Trifluoroacetyl chloride's heat of vaporization is 20 kilojoules per mole at 65 btus per pound.

Numerous atoms and compounds can replace the chlorine atom in trifluoroacetyl chloride. These include iodine, fluorine, cyanide, thiocyanate, and isocyanate. The compound also reacts easily with metal alkyls. This reaction has the form of CF_{3}COCl + MR → CF_{3}COR + MCl, where M can be lithium, copper, magnesium, mercury, silver, or cadmium. When trifluoroacetyl chloride also reacts with ketene and esterification yields occur, the resulting reaction forms trifluoroacetoacetate esters.

Trifluoroacetyl chloride also reacts with soil, cellulose-based absorbents, and clay-based absorbents. When the compound reacts with water in contact with metal, hydrogen gas, which is explosive, is produced. The compound forms a clustering reaction with a methyl group (CH_{3}).

==Production==
Trifluoroacetyl chloride can be produced by catalytic chlorination of chlorine and trifluoroacetaldehyde. The compound can also be produced if halothane is oxidized using CYP2E1. This is also done with CYP2A6 instead of CPY2E1, but less readily.

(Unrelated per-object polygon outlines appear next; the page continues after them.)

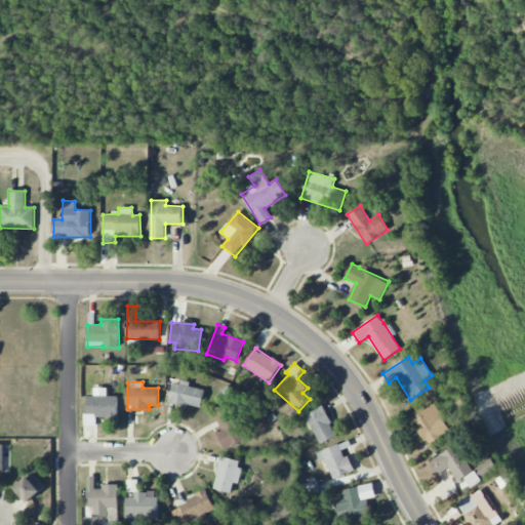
[(205,389),(173,381),(169,402),(201,409),(205,389)]
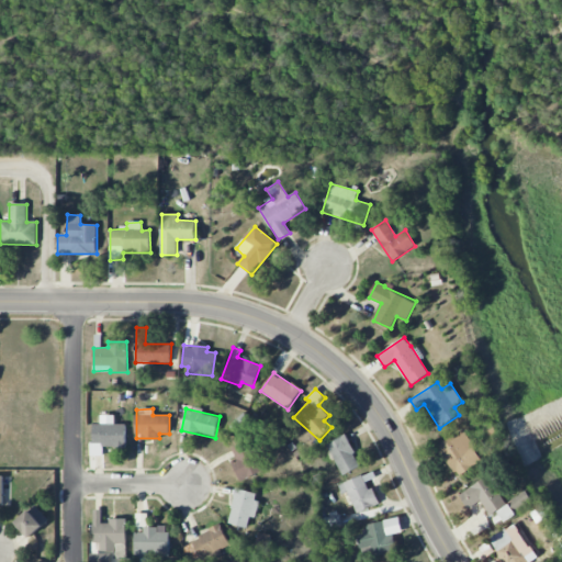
[(103,456),(103,448),(125,448),(126,425),(115,424),(115,418),(93,418),(92,456),(103,456)]
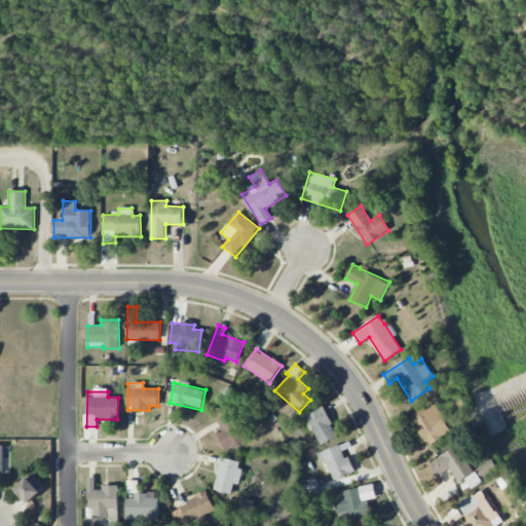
[(452,430),(433,403),(411,419),(429,446),(452,430)]
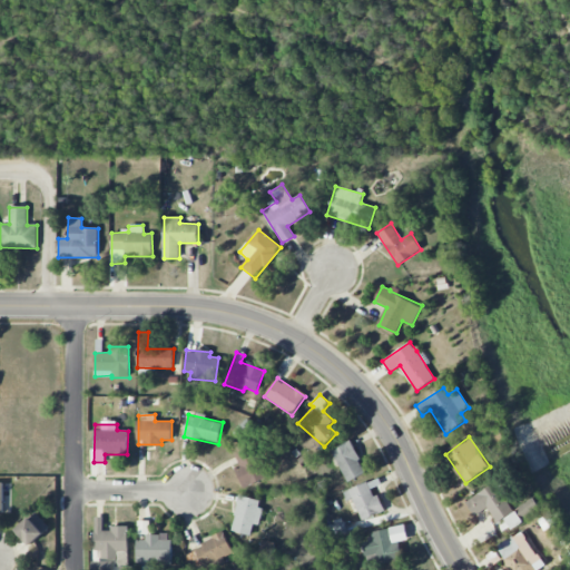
[(365,474),(352,441),(332,449),(346,482),(365,474)]
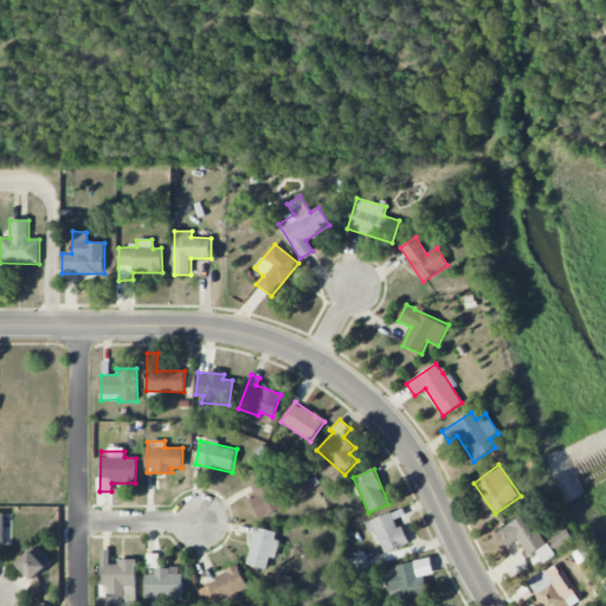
[(251,484),(257,498),(251,501),(259,520),(283,509),(268,476),(251,484)]
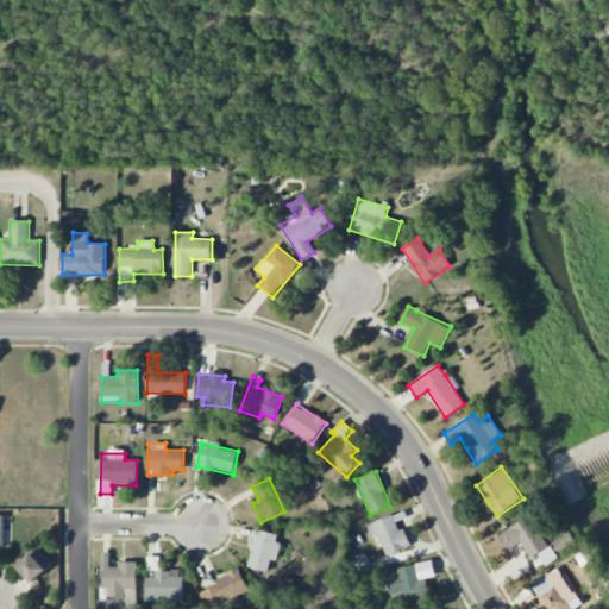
[(368,525),(371,537),(377,534),(385,556),(409,547),(400,521),(407,519),(405,512),(368,525)]
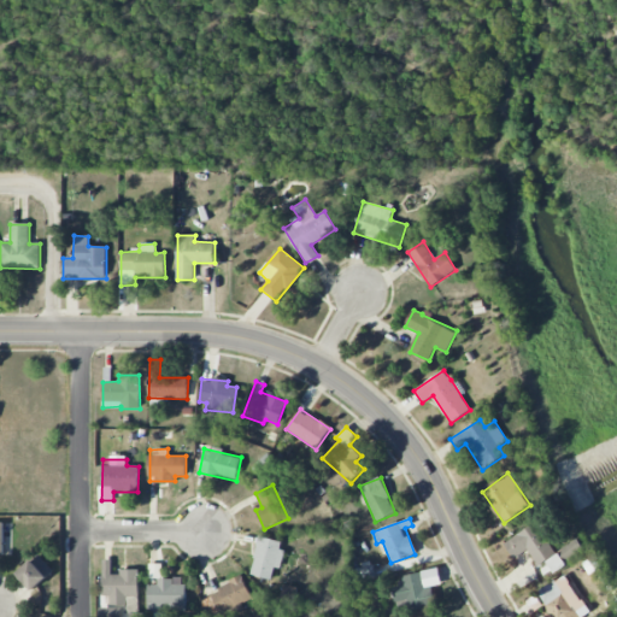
[(515,559),(529,550),(540,565),(557,553),(538,522),(505,544),(515,559)]
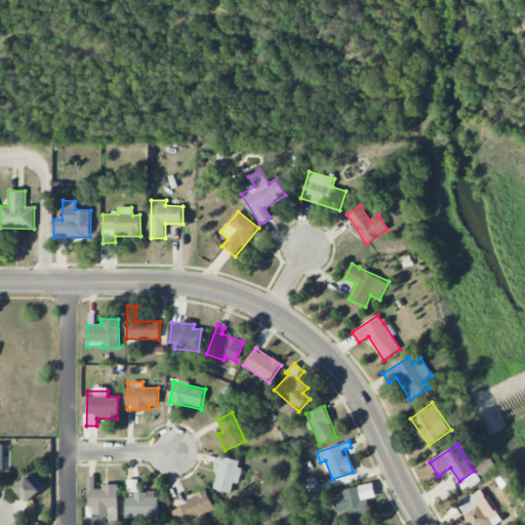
[(243,461),(220,456),(212,488),(231,493),(234,483),(237,484),(243,461)]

==Applications and storage==
Trifluoroacetyl chloride's applications include uses in medicine, pesticides, the fine chemical industry, and the organic intermediate industry. However, the compound itself is not sold to consumers or as a commodity. Some acetoacetic esters produced by trifluoroacetyl chloride are in turn used to perform chemical reactions that result in the formation of compounds with agricultural and pharmaceutical applications.

One of trifluoroacetyl chloride's uses is in adding trifluoromethyl to complex molecules during chemical reactions.

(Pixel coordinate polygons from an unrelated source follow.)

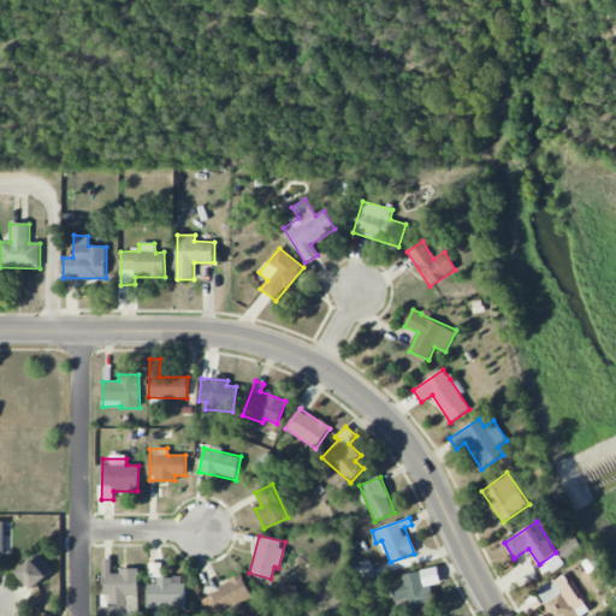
[(568,561),(585,549),(578,538),(561,550),(568,561)]
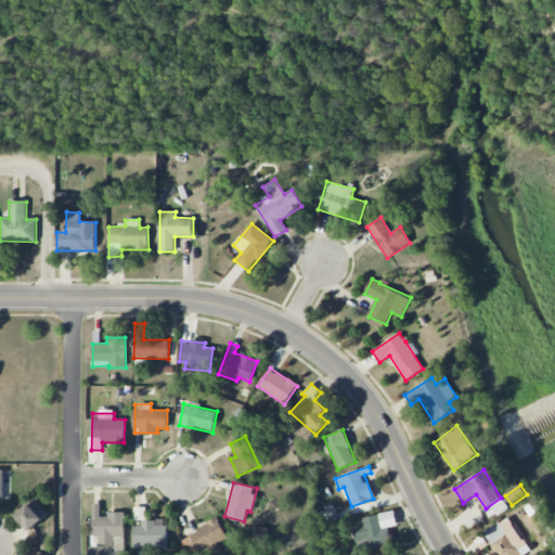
[(512,508),(505,497),(492,504),(500,516),(512,508)]
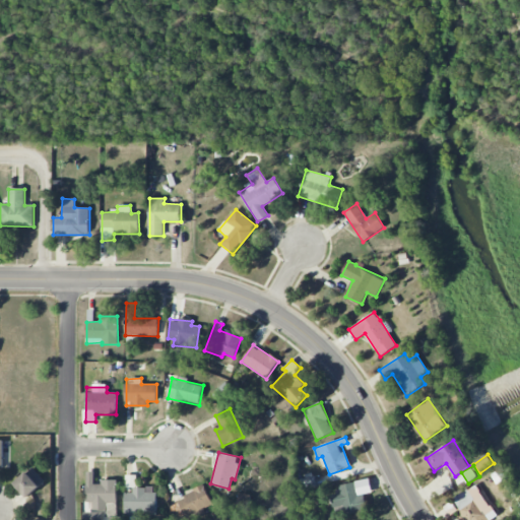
[(14,483),(27,498),(46,481),(33,467),(14,483)]
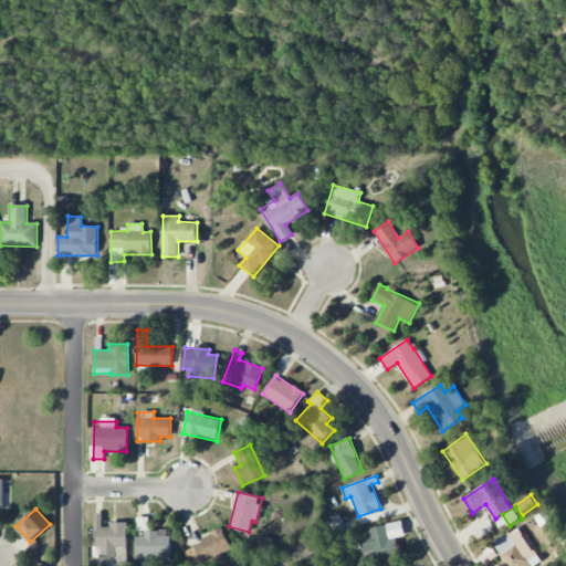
[(127,523),(102,524),(102,514),(94,514),(94,547),(102,547),(102,555),(115,555),(115,547),(127,547),(127,523)]
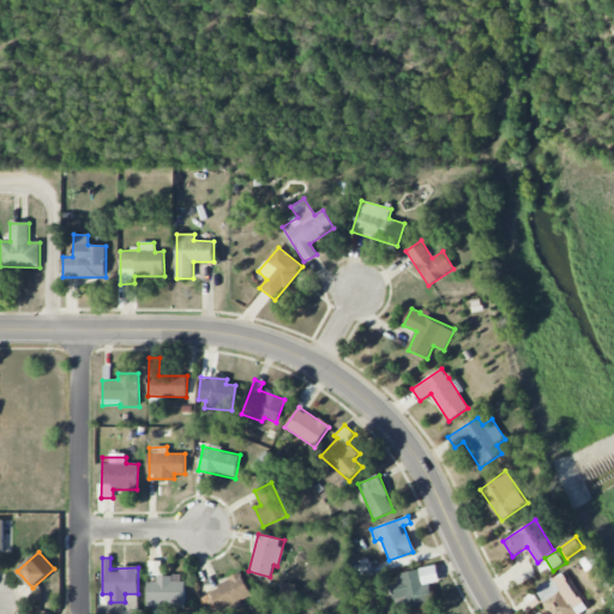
[(439,582),(437,566),(399,573),(402,582),(391,584),(397,611),(434,603),(429,583),(439,582)]
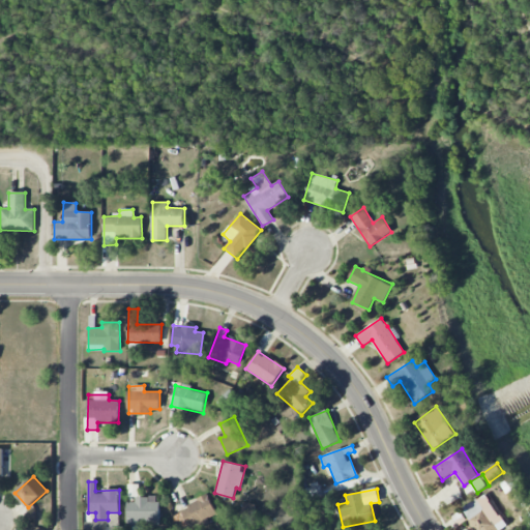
[(504,529),(508,527),(486,493),(463,508),(476,529),(504,529)]
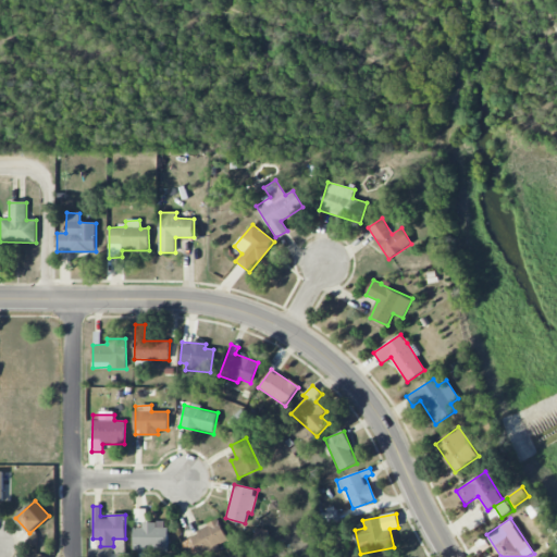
[(134,524),(134,554),(168,553),(166,523),(134,524)]
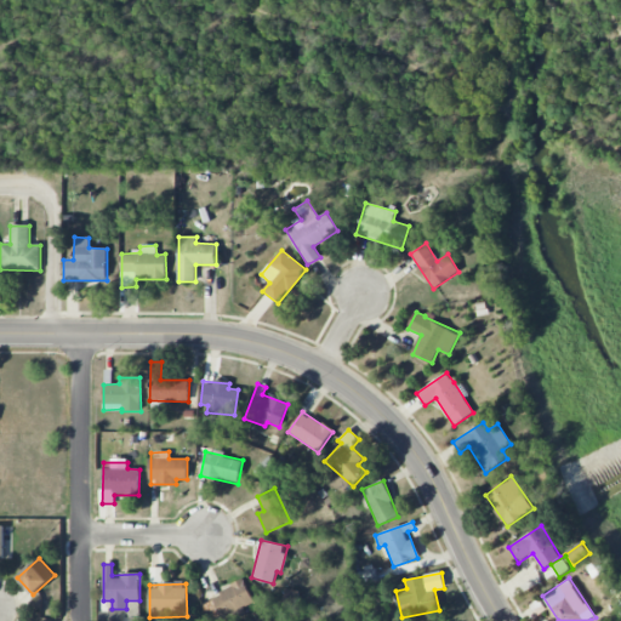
[(218,620),(255,607),(245,584),(198,602),(205,620),(218,620)]
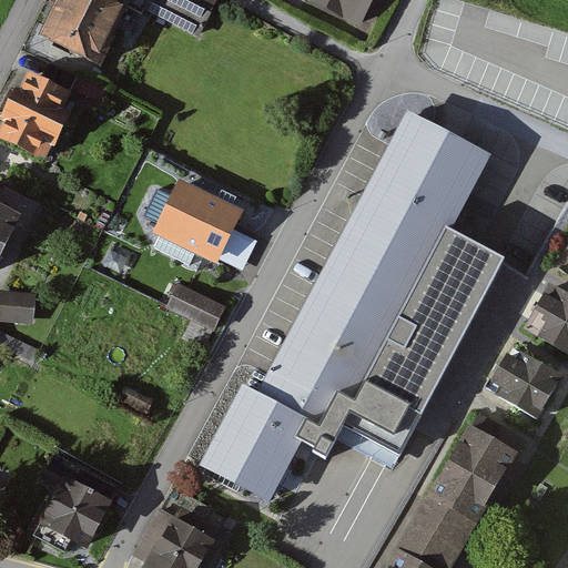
[(117,36),(113,33),(128,6),(130,0),(56,0),(39,34),(101,66),(117,36)]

In the late 1970s, trifluoroacetyl chloride was explored for use as a reagent for nuclear magnetic resonance. It was intended to be used on amines, alcohols, thiols, and phenols.

Trifluoroacetyl chloride is typically stored as a liquid under high pressure.

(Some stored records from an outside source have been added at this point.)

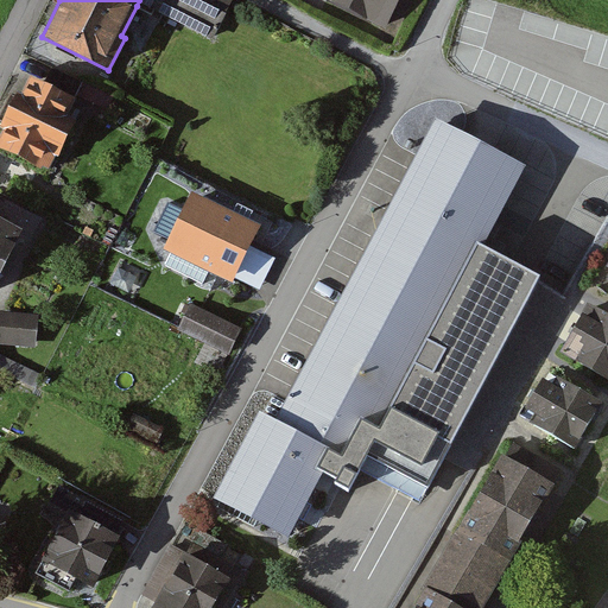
[(139,0),(137,6),(152,14),(154,11),(213,39),(233,0),(139,0)]
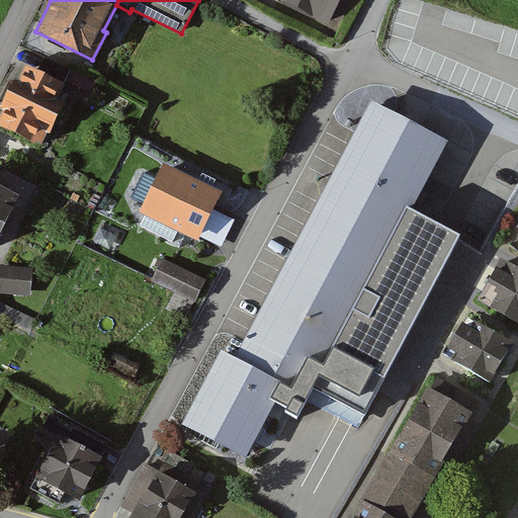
[(347,0),(271,0),(272,1),(332,30),(347,0)]
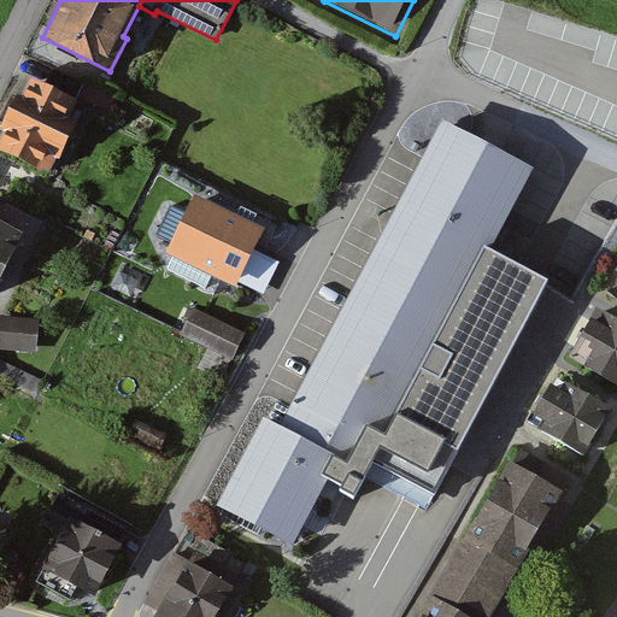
[(76,109),(28,83),(0,137),(0,151),(43,174),(76,109)]
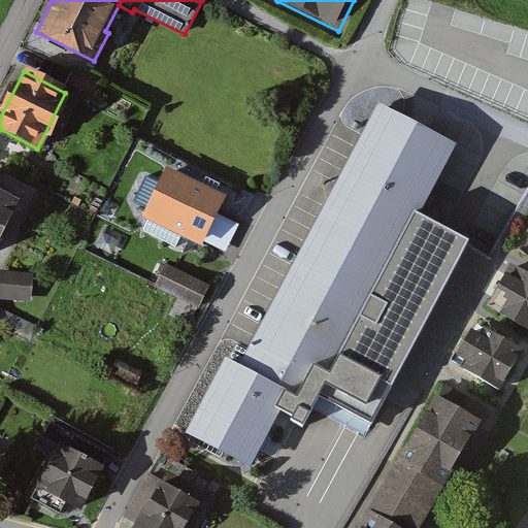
[(226,356),(186,432),(251,466),(263,442),(282,407),(293,413),(291,417),(304,423),(312,406),(365,434),(469,237),(421,211),(457,143),(378,101),(240,363),(226,356)]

==Biological role, precautions, and toxicity==
Liquid trifluoroacetyl chloride can cause frostbite if it comes in contact with unprotected skin. If inhaled, the compound in its gaseous state will irritate the eyes, skin, and mucous membranes. Trifluoroacetyl chloride is a toxic compound, and may be fatal if inhaled, ingested or absorbed through the skin. When the compound burns, it produces toxic gases. It also corrodes the respiratory tract. The compound is also a lacrimator. It can cause dyspnea if inhaled by mice, rats, or guinea pigs. A concentration of 35.3 parts per million of trifluoroacetyl chloride is enough to usually kill a rat in six hours.

Trifluoroacetyl chloride does not bioaccumulate significantly. However, it is harmful to aquatic organisms.

Trifluoroacetyl chloride is metabolized by Cytochrome P450 enzymes. The immune systems of organisms typically react to this.